COLUMBIA, S.C. — October 13 is Metastatic Breast Cancer Awareness Day. The American Cancer Society reports African Americans have a 31 percent higher risk of dying from breast cancer than any other ethnic group.
It also reports black women who live in predominantly black neighborhoods are more likely to get a later stage diagnosis.
“For me, I went in like a warrior because I can do it. But to watch my family go through it with me….it’s hard, it’s really hard," said breast cancer survivor Tonya Jones.
Jones was diagnosed with breast cancer in June 2020.
“I felt a lump in my breast and I was really concerned about it and so I went to a hospital to try to find out what was going on," she said.

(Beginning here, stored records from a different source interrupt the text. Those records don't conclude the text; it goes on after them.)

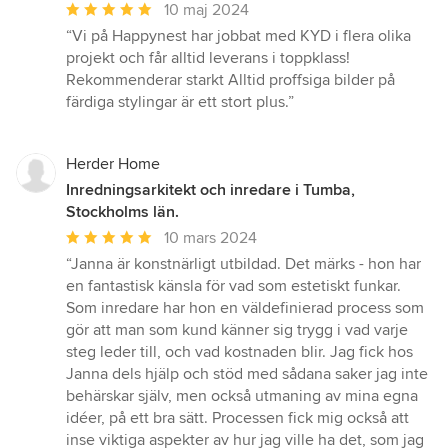
Genomsnittligt
10 maj 2024
omdöme:
“Vi på Happynest har jobbat med KYD i flera olika
5
projekt och får alltid leverans i toppklass!
av
Rekommenderar starkt Alltid proffsiga bilder på
5
färdiga stylingar är ett stort plus.”
stjärnor
Herder Home
Inredningsarkitekt och inredare i Tumba,
Stockholms län.
Genomsnittligt
10 mars 2024
omdöme:
“Janna är konstnärligt utbildad. Det märks - hon har
5
en fantastisk känsla för vad som estetiskt funkar.
av
Som inredare har hon en väldefinierad process som
5
gör att man som kund känner sig trygg i vad varje
stjärnor
steg leder till, och vad kostnaden blir. Jag fick hos
Janna dels hjälp och stöd med sådana saker jag inte
behärskar själv, men också utmaning av mina egna
idéer, på ett bra sätt. Processen fick mig också att
inse viktiga aspekter av hur jag ville ha det, som jag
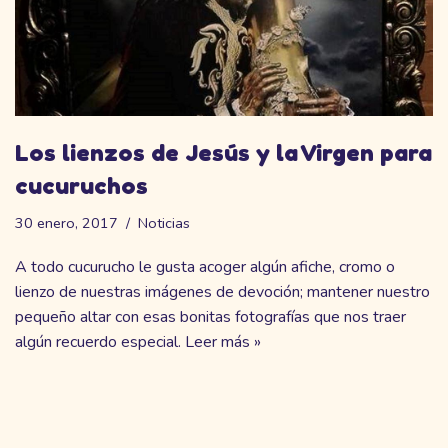
Los lienzos de Jesús y la Virgen para
cucuruchos
30 enero, 2017
Noticias
A todo cucurucho le gusta acoger algún afiche, cromo o
lienzo de nuestras imágenes de devoción; mantener nuestro
pequeño altar con esas bonitas fotografías que nos traer
algún recuerdo especial.
Leer más »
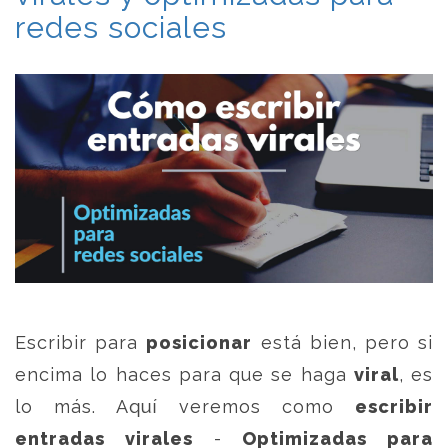
redes sociales
Escribir para
posicionar
está bien, pero si
encima lo haces para que se haga
viral
, es
lo más. Aquí veremos como
escribir
entradas virales
-
Optimizadas para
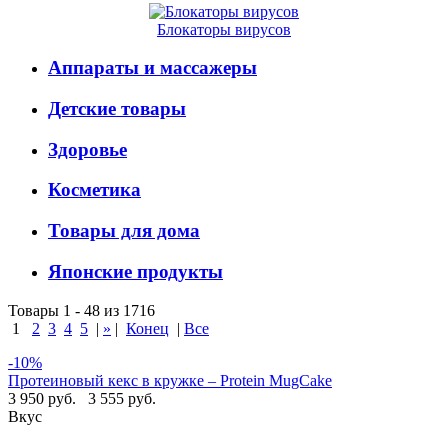
Блокаторы вирусов
Аппараты и массажеры
Детские товары
Здоровье
Косметика
Товары для дома
Японские продукты
Товары 1 - 48 из 1716
1
2
3
4
5
|
»
|
Конец
|
Все
-10%
Протеиновый кекс в кружке – Protein MugCake
3 950 руб.
3 555 руб.
Вкус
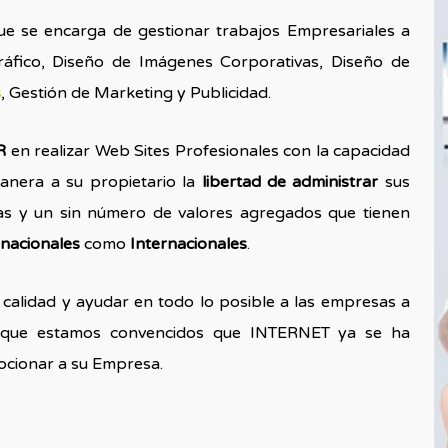
e se encarga de gestionar trabajos Empresariales a
ráfico, Diseño de Imágenes Corporativas, Diseño de
s
, Gestión de Marketing y Publicidad.
ER
en realizar Web Sites Profesionales con la capacidad
anera a su propietario la
libertad de administrar
sus
ias y un sin número de valores agregados que tienen
nacionales
como
Internacionales
.
 calidad y ayudar en todo lo posible a las empresas a
 que estamos convencidos que INTERNET ya se ha
ocionar a su Empresa.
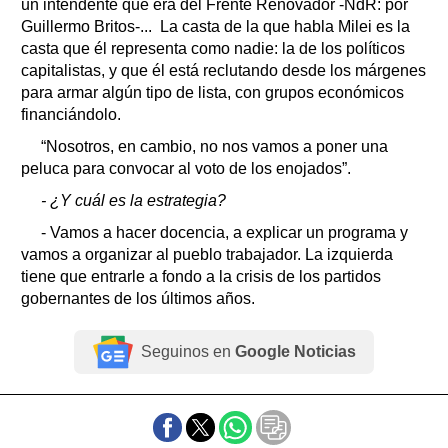
un intendente que era del Frente Renovador -NdR: por
Guillermo Britos-... La casta de la que habla Milei es la
casta que él representa como nadie: la de los políticos
capitalistas, y que él está reclutando desde los márgenes
para armar algún tipo de lista, con grupos económicos
financiándolo.
“Nosotros, en cambio, no nos vamos a poner una
peluca para convocar al voto de los enojados”.
- ¿Y cuál es la estrategia?
- Vamos a hacer docencia, a explicar un programa y
vamos a organizar al pueblo trabajador. La izquierda
tiene que entrarle a fondo a la crisis de los partidos
gobernantes de los últimos años.
Seguinos en
Google Noticias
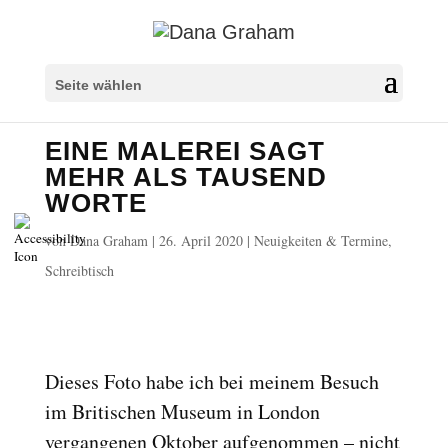
Überschriften markieren
title
Seite wählen
Hintergrundfarbe
settings
EINE MALEREI SAGT
Herauszoomen
zoom_out
MEHR ALS TAUSEND
Vergrößern
zoom_in
WORTE
Schrift verkleinern
remove_circle_outline
von
Dana Graham
|
26. April 2020
|
Neuigkeiten & Termine
,
Schrift vergrößern
add_circle_outline
Schreibtisch
Lesbare Schriftart
spellcheck
Heller Kontrast
brightness_high
Dunkler Kontrast
brightness_low
Dieses Foto habe ich bei meinem Besuch
Links unterstreichen
format_underlined
im Britischen Museum in London
Links markieren
font_download
vergangenen Oktober aufgenommen – nicht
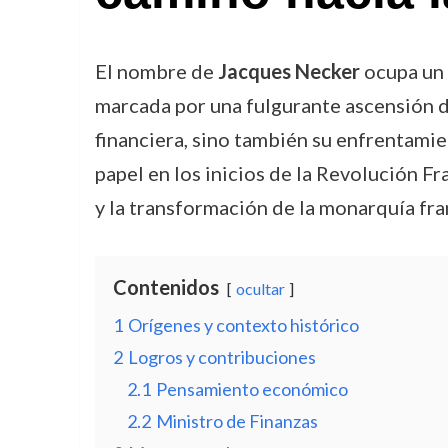
El nombre de
Jacques Necker
ocupa un l
marcada por una fulgurante ascensión de
financiera, sino también su enfrentami
papel en los inicios de la Revolución F
y la transformación de la monarquía fra
Contenidos
ocultar
1
Orígenes y contexto histórico
2
Logros y contribuciones
2.1
Pensamiento económico
2.2
Ministro de Finanzas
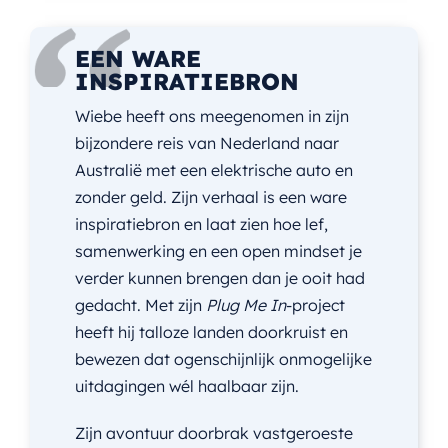
EEN WARE
INSPIRATIEBRON
Wiebe heeft ons meegenomen in zijn
bijzondere reis van Nederland naar
Australië met een elektrische auto en
zonder geld. Zijn verhaal is een ware
inspiratiebron en laat zien hoe lef,
samenwerking en een open mindset je
verder kunnen brengen dan je ooit had
gedacht. Met zijn
Plug Me In
-project
heeft hij talloze landen doorkruist en
bewezen dat ogenschijnlijk onmogelijke
uitdagingen wél haalbaar zijn.
Zijn avontuur doorbrak vastgeroeste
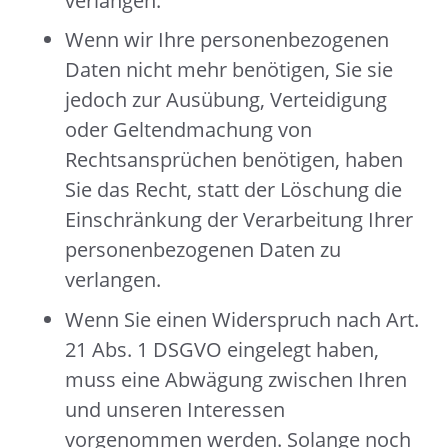
verlangen.
Wenn wir Ihre personenbezogenen
Daten nicht mehr benötigen, Sie sie
jedoch zur Ausübung, Verteidigung
oder Geltendmachung von
Rechtsansprüchen benötigen, haben
Sie das Recht, statt der Löschung die
Einschränkung der Verarbeitung Ihrer
personenbezogenen Daten zu
verlangen.
Wenn Sie einen Widerspruch nach Art.
21 Abs. 1 DSGVO eingelegt haben,
muss eine Abwägung zwischen Ihren
und unseren Interessen
vorgenommen werden. Solange noch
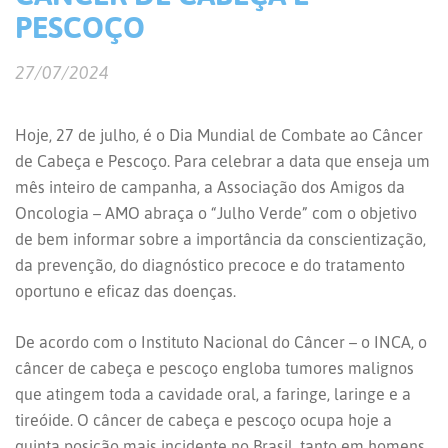
PESCOÇO
27/07/2024
Hoje, 27 de julho, é o Dia Mundial de Combate ao Câncer
de Cabeça e Pescoço. Para celebrar a data que enseja um
mês inteiro de campanha, a Associação dos Amigos da
Oncologia – AMO abraça o “Julho Verde” com o objetivo
de bem informar sobre a importância da conscientização,
da prevenção, do diagnóstico precoce e do tratamento
oportuno e eficaz das doenças.
De acordo com o Instituto Nacional do Câncer – o INCA, o
câncer de cabeça e pescoço engloba tumores malignos
que atingem toda a cavidade oral, a faringe, laringe e a
tireóide. O câncer de cabeça e pescoço ocupa hoje a
quinta posição mais incidente no Brasil, tanto em homens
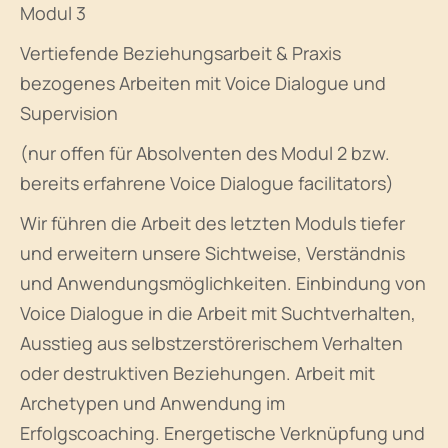
Modul 3
Vertiefende Beziehungsarbeit & Praxis
bezogenes Arbeiten mit Voice Dialogue und
Supervision
(nur offen für Absolventen des Modul 2 bzw.
bereits erfahrene Voice Dialogue facilitators)
Wir führen die Arbeit des letzten Moduls tiefer
und erweitern unsere Sichtweise, Verständnis
und Anwendungsmöglichkeiten. Einbindung von
Voice Dialogue in die Arbeit mit Suchtverhalten,
Ausstieg aus selbstzerstörerischem Verhalten
oder destruktiven Beziehungen. Arbeit mit
Archetypen und Anwendung im
Erfolgscoaching. Energetische Verknüpfung und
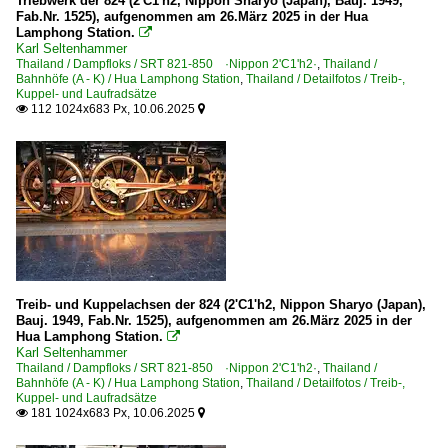
Triebwerk der 824 (2'C1'h2, Nippon Sharyo (Japan), Bauj. 1949,
Fab.Nr. 1525), aufgenommen am 26.März 2025 in der Hua
Lamphong Station.

Karl Seltenhammer
Thailand / Dampfloks / SRT 821-850 ·Nippon 2'C1'h2·
,
Thailand /
Bahnhöfe (A - K) / Hua Lamphong Station
,
Thailand / Detailfotos / Treib-,
Kuppel- und Laufradsätze
112 1024x683 Px, 10.06.2025


Treib- und Kuppelachsen der 824 (2'C1'h2, Nippon Sharyo (Japan),
Bauj. 1949, Fab.Nr. 1525), aufgenommen am 26.März 2025 in der
Hua Lamphong Station.

Karl Seltenhammer
Thailand / Dampfloks / SRT 821-850 ·Nippon 2'C1'h2·
,
Thailand /
Bahnhöfe (A - K) / Hua Lamphong Station
,
Thailand / Detailfotos / Treib-,
Kuppel- und Laufradsätze
181 1024x683 Px, 10.06.2025


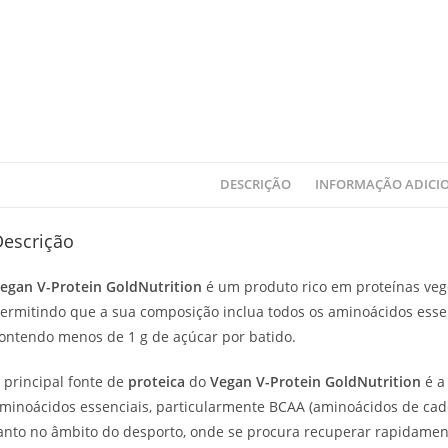
DESCRIÇÃO
INFORMAÇÃO ADICI
Descrição
egan V-Protein GoldNutrition
é um produto rico em proteínas vege
ermitindo que a sua composição inclua todos os aminoácidos esse
ontendo menos de 1 g de açúcar por batido.
 principal fonte de
proteica
do
Vegan V-Protein GoldNutrition
é 
minoácidos essenciais, particularmente BCAA (aminoácidos de cad
anto no âmbito do desporto, onde se procura recuperar rapidamen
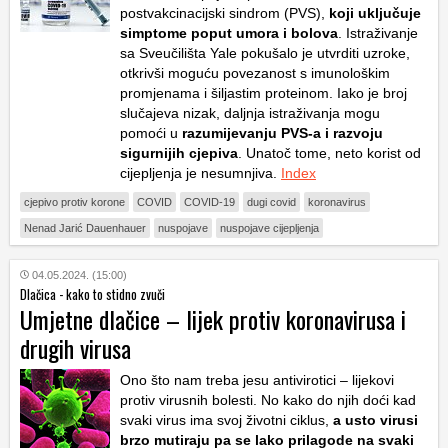
postvakcinacijski sindrom (PVS),
koji uključuje
simptome poput umora i bolova
. Istraživanje
sa Sveučilišta Yale pokušalo je utvrditi uzroke,
otkrivši moguću povezanost s imunološkim
promjenama i šiljastim proteinom. Iako je broj
slučajeva nizak, daljnja istraživanja mogu
pomoći u
razumijevanju PVS-a i razvoju
sigurnijih cjepiva
. Unatoč tome, neto korist od
cijepljenja je nesumnjiva.
Index
cjepivo protiv korone
COVID
COVID-19
dugi covid
koronavirus
Nenad Jarić Dauenhauer
nuspojave
nuspojave cijepljenja
04.05.2024. (15:00)
Dlačica - kako to stidno zvuči
Umjetne dlačice – lijek protiv koronavirusa i
drugih virusa
Ono što nam treba jesu antivirotici – lijekovi
protiv virusnih bolesti. No kako do njih doći kad
svaki virus ima svoj životni ciklus,
a usto virusi
brzo mutiraju pa se lako prilagode na svaki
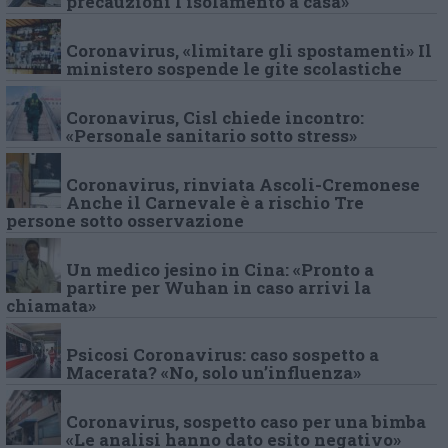
precauzioni l’isolamento a casa»
Coronavirus, «limitare gli spostamenti» Il
ministero sospende le gite scolastiche
Coronavirus, Cisl chiede incontro:
«Personale sanitario sotto stress»
Coronavirus, rinviata Ascoli-Cremonese
Anche il Carnevale è a rischio Tre
persone sotto osservazione
Un medico jesino in Cina: «Pronto a
partire per Wuhan in caso arrivi la
chiamata»
Psicosi Coronavirus: caso sospetto a
Macerata? «No, solo un’influenza»
Coronavirus, sospetto caso per una bimba
«Le analisi hanno dato esito negativo»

Even though doctors told her she needed a mammogram, her Medicaid didn't cover it. A year later after getting new insurance coverage, she took matters into her own hands.
“I went ahead and scheduled a mammogram myself. I went ahead and did it myself. I was no longer gonna wait for anybody else to have my health, my life in their hands. I had to do it myself," said Jones.
Komen reports among uninsured women ages 50 to 74, only 39 percent have gotten a mammogram in the past two years. Experts say access to health care plays a large role.
“In certain areas, they may not have the 3D mammography, where they might have it in another area and you may not be able to have transportation to get there. So that differential in access can really play out, and it really does drive out a lot of the disparity that we’re seeing," said Dr. Tisha Felder of USC Nursing.
Kisha Wertz said she was diagnosed in February of 2020, but is now cancer-free. She said she found out the year she missed her annual mammogram.
“Just being a typical woman saying okay Imma do it later, Imma do it later and it never gets done," said Wertz.
She's not the only one. Researchers at The University of Maryland Comprehensive Cancer Center report 13 percent of black cancer patients have missed their appointments.
“Many times that delay can really lead to a later diagnosis of breast cancer and the later the stage of diagnosis, many times it might be more difficult to treat that breast cancer," said Dr. Felder.
Wertz said this Breast Cancer Awareness Month for her now has new meaning.
“You know I wasn’t the one that would do the examination for myself, but now I do and it means a lot. I never thought it would mean this much, but it means a lot," said Wertz.
She said she's proud to be a survivor.
“If you ever come across, they say, well you got breast cancer...it is a chance of a survivor. I am a survivor.”
American Cancer Society said women ages 40 to 44 should start annual mammograms. Women 55 or older should get their mammograms every two years.